Description of the task> Pick out every line of the listing that contains the word "give", matching its case exactly, and copy each of those lines in full.

Information>

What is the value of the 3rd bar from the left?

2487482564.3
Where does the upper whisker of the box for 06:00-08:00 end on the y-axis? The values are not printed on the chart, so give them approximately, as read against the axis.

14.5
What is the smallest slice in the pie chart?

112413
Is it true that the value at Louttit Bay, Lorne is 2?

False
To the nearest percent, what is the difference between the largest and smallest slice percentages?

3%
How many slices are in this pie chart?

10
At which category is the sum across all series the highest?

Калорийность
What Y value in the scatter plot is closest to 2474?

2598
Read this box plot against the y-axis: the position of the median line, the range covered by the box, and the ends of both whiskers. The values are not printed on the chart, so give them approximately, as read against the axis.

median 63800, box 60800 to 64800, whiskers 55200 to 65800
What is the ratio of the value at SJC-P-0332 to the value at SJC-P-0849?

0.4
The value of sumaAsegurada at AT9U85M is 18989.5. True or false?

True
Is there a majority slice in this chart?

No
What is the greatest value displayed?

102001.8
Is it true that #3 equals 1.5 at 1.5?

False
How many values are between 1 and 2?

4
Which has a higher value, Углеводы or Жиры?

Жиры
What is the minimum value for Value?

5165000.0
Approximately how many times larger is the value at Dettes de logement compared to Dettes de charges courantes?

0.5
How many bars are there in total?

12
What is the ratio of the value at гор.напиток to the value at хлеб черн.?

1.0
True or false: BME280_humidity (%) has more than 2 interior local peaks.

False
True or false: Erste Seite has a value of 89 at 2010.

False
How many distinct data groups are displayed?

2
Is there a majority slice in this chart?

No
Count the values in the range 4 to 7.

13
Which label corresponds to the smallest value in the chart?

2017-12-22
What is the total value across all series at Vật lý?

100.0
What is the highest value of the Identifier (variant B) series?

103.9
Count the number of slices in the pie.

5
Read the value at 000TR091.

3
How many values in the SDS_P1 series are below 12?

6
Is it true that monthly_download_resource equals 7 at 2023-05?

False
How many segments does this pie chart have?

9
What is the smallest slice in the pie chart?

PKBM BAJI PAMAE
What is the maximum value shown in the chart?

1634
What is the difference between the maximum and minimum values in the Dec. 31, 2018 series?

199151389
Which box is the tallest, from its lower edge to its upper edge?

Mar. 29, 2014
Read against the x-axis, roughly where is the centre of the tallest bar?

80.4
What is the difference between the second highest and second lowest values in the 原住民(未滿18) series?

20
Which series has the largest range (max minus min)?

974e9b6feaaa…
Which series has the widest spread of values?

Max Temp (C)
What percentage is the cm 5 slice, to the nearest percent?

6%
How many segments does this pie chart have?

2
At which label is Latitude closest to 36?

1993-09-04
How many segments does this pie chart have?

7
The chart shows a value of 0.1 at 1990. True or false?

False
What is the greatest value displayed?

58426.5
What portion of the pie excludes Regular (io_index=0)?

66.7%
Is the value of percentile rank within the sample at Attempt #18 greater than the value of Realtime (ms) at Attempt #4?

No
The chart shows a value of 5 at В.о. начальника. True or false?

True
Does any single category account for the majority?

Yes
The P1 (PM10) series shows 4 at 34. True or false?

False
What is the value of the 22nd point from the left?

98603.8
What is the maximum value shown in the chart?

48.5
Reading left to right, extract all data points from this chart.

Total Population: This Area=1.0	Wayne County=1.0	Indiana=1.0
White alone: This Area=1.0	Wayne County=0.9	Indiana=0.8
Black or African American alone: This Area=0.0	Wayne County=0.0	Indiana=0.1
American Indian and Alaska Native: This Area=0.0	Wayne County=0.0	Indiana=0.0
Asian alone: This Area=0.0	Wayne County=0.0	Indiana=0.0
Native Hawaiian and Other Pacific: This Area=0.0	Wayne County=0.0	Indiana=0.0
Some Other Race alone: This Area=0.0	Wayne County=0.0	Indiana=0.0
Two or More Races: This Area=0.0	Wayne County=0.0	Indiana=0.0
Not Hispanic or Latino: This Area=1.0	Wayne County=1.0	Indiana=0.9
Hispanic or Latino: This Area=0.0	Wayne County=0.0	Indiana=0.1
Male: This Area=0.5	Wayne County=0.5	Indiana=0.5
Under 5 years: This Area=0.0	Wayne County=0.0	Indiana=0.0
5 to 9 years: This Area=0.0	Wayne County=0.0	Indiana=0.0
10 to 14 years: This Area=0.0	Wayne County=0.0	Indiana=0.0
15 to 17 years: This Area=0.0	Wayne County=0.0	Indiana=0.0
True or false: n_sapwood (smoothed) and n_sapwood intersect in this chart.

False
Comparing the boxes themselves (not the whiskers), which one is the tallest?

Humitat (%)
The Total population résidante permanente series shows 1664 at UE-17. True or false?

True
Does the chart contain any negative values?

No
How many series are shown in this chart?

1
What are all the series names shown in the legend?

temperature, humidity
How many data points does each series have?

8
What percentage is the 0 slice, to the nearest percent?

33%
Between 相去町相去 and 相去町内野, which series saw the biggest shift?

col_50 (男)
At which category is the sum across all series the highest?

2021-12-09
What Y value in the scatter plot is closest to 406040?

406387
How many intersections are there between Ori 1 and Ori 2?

Answer section>
Where does the upper whisker of the box for 06:00-08:00 end on the y-axis? The values are not printed on the chart, so give them approximately, as read against the axis.
Read this box plot against the y-axis: the position of the median line, the range covered by the box, and the ends of both whiskers. The values are not printed on the chart, so give them approximately, as read against the axis.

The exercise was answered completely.